▶ THE TASK
Beginning with the line containing "The prosecution having" and ending with the last line of the entries below, copy each line exactly and nothing else.

▶ Transcribed page contents
- Opening Delimiter -
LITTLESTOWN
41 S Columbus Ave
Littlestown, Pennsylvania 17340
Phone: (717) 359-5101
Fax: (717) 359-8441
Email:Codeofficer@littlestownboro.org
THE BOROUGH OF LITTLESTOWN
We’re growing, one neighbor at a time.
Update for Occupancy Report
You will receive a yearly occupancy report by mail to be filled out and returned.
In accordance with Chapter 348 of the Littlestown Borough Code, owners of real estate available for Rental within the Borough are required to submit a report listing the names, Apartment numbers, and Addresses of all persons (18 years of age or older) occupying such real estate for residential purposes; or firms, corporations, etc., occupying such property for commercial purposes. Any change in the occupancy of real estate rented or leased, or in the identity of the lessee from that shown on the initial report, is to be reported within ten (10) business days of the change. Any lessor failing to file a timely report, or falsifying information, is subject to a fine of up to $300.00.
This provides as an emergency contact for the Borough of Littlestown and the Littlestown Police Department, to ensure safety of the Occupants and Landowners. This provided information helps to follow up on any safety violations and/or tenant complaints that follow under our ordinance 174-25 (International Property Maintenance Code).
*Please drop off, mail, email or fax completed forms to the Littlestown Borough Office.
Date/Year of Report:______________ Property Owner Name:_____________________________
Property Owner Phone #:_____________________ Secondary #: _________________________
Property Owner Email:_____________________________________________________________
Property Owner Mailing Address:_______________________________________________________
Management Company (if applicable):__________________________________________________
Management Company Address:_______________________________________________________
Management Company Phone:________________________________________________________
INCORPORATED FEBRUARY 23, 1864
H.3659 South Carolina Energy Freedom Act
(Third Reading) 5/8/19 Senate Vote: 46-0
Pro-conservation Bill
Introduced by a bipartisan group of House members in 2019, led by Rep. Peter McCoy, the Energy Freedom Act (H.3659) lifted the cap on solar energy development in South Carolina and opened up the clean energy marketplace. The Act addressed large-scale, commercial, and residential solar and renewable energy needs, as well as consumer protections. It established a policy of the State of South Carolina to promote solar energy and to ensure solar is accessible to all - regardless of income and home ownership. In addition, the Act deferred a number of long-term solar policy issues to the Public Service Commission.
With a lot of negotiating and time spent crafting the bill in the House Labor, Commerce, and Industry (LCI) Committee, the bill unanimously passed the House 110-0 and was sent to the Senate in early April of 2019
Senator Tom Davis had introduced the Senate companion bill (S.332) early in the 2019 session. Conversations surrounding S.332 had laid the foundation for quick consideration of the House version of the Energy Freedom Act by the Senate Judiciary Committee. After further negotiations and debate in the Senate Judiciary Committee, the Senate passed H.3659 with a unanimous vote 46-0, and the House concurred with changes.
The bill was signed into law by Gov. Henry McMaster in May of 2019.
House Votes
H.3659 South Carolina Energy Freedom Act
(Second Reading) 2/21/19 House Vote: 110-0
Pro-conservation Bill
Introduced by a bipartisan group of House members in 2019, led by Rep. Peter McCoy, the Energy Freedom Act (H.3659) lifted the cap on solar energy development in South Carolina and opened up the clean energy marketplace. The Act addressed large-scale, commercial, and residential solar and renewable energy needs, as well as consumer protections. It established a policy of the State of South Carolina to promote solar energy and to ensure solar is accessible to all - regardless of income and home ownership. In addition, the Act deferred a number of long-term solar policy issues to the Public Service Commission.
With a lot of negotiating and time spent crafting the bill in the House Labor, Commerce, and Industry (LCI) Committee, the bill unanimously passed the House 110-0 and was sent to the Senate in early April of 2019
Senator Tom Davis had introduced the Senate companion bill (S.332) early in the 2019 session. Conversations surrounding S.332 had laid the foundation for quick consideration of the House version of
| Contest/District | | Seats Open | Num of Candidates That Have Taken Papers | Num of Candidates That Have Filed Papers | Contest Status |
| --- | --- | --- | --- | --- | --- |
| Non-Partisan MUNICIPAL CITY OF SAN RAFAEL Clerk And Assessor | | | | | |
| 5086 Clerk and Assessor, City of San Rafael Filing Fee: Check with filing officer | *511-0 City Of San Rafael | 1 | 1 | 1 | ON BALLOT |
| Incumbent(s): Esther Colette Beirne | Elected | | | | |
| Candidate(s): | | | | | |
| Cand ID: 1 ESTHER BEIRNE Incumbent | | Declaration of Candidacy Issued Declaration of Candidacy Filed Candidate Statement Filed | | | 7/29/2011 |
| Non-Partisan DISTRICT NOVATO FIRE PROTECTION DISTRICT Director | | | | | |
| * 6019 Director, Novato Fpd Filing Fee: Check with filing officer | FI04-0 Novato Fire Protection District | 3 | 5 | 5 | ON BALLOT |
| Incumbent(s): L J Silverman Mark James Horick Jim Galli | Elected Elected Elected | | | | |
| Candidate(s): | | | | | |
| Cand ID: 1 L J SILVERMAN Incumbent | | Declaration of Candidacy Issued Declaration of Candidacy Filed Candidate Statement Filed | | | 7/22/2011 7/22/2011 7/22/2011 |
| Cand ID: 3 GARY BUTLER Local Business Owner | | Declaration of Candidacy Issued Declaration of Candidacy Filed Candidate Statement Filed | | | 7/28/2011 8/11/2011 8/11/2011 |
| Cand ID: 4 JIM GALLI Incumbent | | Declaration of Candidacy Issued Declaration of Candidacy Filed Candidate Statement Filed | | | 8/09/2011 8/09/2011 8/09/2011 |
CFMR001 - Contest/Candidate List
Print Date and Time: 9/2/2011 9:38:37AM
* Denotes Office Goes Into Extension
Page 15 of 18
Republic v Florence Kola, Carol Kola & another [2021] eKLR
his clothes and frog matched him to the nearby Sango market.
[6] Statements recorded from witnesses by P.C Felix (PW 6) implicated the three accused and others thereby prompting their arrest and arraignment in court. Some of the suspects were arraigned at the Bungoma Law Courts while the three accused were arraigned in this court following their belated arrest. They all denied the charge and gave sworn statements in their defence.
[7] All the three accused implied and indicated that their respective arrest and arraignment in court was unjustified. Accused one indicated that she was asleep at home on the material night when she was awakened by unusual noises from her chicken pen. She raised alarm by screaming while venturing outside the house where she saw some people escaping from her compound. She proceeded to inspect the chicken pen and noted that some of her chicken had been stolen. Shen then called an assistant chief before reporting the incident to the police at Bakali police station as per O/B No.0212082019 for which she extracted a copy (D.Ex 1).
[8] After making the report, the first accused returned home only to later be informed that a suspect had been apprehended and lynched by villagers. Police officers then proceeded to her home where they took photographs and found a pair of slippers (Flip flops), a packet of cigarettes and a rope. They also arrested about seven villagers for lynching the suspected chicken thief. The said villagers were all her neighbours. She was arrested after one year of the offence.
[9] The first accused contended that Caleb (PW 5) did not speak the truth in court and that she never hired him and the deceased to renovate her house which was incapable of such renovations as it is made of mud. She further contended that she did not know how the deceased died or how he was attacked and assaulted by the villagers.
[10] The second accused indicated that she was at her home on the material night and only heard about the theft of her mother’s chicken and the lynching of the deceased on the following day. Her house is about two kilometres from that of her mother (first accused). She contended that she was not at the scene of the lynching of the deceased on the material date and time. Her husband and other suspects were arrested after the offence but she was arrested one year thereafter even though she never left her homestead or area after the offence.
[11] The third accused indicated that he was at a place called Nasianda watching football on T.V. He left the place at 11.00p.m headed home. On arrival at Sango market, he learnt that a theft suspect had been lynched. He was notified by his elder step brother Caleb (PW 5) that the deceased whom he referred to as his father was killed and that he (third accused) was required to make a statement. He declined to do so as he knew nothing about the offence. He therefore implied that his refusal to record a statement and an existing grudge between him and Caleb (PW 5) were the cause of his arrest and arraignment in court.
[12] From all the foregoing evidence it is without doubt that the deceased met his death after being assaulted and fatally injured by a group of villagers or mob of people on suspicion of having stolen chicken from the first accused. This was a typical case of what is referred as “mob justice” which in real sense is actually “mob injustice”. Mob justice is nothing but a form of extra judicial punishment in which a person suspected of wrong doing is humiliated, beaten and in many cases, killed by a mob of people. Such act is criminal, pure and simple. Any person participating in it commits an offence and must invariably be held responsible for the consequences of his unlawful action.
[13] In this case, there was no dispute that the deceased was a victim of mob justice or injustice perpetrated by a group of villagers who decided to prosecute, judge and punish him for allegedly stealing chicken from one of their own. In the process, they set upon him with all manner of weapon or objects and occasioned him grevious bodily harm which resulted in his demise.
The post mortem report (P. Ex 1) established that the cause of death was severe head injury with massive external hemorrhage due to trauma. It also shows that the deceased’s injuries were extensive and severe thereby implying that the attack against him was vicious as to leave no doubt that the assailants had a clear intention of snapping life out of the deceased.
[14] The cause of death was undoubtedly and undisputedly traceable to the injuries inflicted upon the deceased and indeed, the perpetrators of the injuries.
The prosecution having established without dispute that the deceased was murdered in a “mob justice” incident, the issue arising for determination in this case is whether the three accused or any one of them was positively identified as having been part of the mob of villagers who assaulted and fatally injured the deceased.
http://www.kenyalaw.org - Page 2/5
- Closing Delimiter -
▶ EXERCISE RESULT
The prosecution having established without dispute that the deceased was murdered in a “mob justice” incident, the issue arising for determination in this case is whether the three accused or any one of them was positively identified as having been part of the mob of villagers who assaulted and fatally injured the deceased.
http://www.kenyalaw.org - Page 2/5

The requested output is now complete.